Note: This bug is displayed in read-only format because the product is no longer active in Red Hat Bugzilla.

Bug 1798450

Summary:	kube-aggregator: unavailableGauge is wrong
Product:	OpenShift Container Platform	Reporter:	Lukasz Szaszkiewicz <lszaszki>
Component:	kube-apiserver	Assignee:	Lukasz Szaszkiewicz <lszaszki>
Status:	CLOSED ERRATA	QA Contact:	Ke Wang <kewang>
Severity:	unspecified	Docs Contact:
Priority:	unspecified
Version:	4.4	CC:	aos-bugs, mfojtik, sttts, xxia
Target Milestone:	---
Target Release:	4.4.0
Hardware:	Unspecified
OS:	Unspecified
Whiteboard:
Fixed In Version:		Doc Type:	Release Note
Doc Text:	Fixed aggregator_unavailable_apiservice metric to have correct value.	Story Points:	---
Clone Of:
Clones:	1798461 (view as bug list)		Environment:
Last Closed:	2020-05-04 11:33:43 UTC	Type:	Bug
Regression:	---	Mount Type:	---
Documentation:	---	CRM:
Verified Versions:		Category:	---
oVirt Team:	---	RHEL 7.3 requirements from Atomic Host:
Cloudforms Team:	---	Target Upstream Version:
Embargoed:
Bug Depends On:
Bug Blocks:	1798461

Description Lukasz Szaszkiewicz 2020-02-05 11:52:56 UTC

unavailableGauge metric is not always set and might report incorrect values especially in an HA setup where one instance could observe and mark a service as unavailable whereas some other instance might observe it as available. That would prevent the first instance from reflecting that state since it wouldn't observe any changes

Comment 4 Ke Wang 2020-02-21 15:46:56 UTC

Verified with OCP build:
$ oc version
Client Version: v4.4.0
Server Version: 4.4.0-0.nightly-2020-02-20-203407
Kubernetes Version: v1.17.1

Verification steps,
1. Make some apiservice fail, e.g. remove openshift-apiserver by:
 $ oc patch openshiftapiserver cluster --type=json -p '[{"op": "replace", "path": "/spec/managementState", "value": "Removed"}]'
 
2. Open the prometheus UI from OCP web console, enter keyword ‘aggregator_unavailable_apiservice_count’  and Click on'Exuecte', navigate to Console tab, some unavailable apiservices will be displayed with name and count.

Another way, 
We can try to reboot one master node in terminal console with below CLI
$ master=$(oc get node | grep master | awk '{print $1}' | head -1)
$ oc debug no/$master -- chroot /host shutdown -r now

During node restarting, repeat above step Click on'Exuecte' in prometheus UI, the result will be changed. 

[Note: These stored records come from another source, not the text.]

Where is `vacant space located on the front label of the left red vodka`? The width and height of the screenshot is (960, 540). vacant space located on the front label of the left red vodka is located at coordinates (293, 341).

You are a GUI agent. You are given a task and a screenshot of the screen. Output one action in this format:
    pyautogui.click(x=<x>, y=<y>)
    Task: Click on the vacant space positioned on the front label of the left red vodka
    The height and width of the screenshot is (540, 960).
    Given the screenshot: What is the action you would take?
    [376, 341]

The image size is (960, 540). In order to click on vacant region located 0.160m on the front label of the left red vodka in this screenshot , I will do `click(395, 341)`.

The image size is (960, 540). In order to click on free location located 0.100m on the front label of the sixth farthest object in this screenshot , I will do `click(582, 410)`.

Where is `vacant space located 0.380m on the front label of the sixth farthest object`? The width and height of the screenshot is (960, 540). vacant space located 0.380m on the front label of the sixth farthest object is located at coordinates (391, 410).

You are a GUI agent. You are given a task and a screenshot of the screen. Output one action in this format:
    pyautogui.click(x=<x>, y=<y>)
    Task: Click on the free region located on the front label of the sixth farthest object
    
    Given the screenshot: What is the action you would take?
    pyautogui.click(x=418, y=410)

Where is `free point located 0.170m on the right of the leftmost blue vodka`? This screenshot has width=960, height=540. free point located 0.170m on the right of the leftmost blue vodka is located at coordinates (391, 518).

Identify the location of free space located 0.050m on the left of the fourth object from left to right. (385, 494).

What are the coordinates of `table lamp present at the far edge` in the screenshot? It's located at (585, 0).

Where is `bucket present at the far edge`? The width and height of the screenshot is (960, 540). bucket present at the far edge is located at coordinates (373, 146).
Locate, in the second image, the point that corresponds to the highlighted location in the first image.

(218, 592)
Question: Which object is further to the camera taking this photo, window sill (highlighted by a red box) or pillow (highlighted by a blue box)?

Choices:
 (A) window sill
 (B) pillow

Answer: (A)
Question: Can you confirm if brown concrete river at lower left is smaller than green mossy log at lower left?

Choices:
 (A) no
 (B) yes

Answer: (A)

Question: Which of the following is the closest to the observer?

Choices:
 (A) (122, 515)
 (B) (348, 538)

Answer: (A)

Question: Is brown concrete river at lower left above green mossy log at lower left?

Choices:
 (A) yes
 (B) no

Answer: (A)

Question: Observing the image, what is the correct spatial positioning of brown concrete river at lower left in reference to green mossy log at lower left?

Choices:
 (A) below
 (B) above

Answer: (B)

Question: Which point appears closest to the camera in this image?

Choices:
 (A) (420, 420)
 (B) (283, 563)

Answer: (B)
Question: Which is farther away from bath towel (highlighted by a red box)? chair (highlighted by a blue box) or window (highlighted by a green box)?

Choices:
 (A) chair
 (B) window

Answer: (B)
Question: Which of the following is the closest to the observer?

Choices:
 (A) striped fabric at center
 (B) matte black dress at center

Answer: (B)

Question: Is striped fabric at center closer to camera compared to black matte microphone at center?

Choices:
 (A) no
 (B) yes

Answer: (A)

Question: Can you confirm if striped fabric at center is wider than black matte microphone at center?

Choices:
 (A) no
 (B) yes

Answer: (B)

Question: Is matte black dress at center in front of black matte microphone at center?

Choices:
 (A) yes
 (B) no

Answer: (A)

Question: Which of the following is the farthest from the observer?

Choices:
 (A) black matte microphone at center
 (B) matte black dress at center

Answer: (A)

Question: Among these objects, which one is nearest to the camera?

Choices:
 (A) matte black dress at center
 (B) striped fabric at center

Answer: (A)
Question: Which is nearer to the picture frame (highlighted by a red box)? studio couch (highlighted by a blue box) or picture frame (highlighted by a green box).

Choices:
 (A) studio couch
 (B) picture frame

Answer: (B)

We can see the feature works well with PR merged OCP build.

Comment 6 errata-xmlrpc 2020-05-04 11:33:43 UTC

Since the problem described in this bug report should be
resolved in a recent advisory, it has been closed with a
resolution of ERRATA.

For information on the advisory, and where to find the updated
files, follow the link below.

If the solution does not work for you, open a new bug report.

https://access.redhat.com/errata/RHBA-2020:0581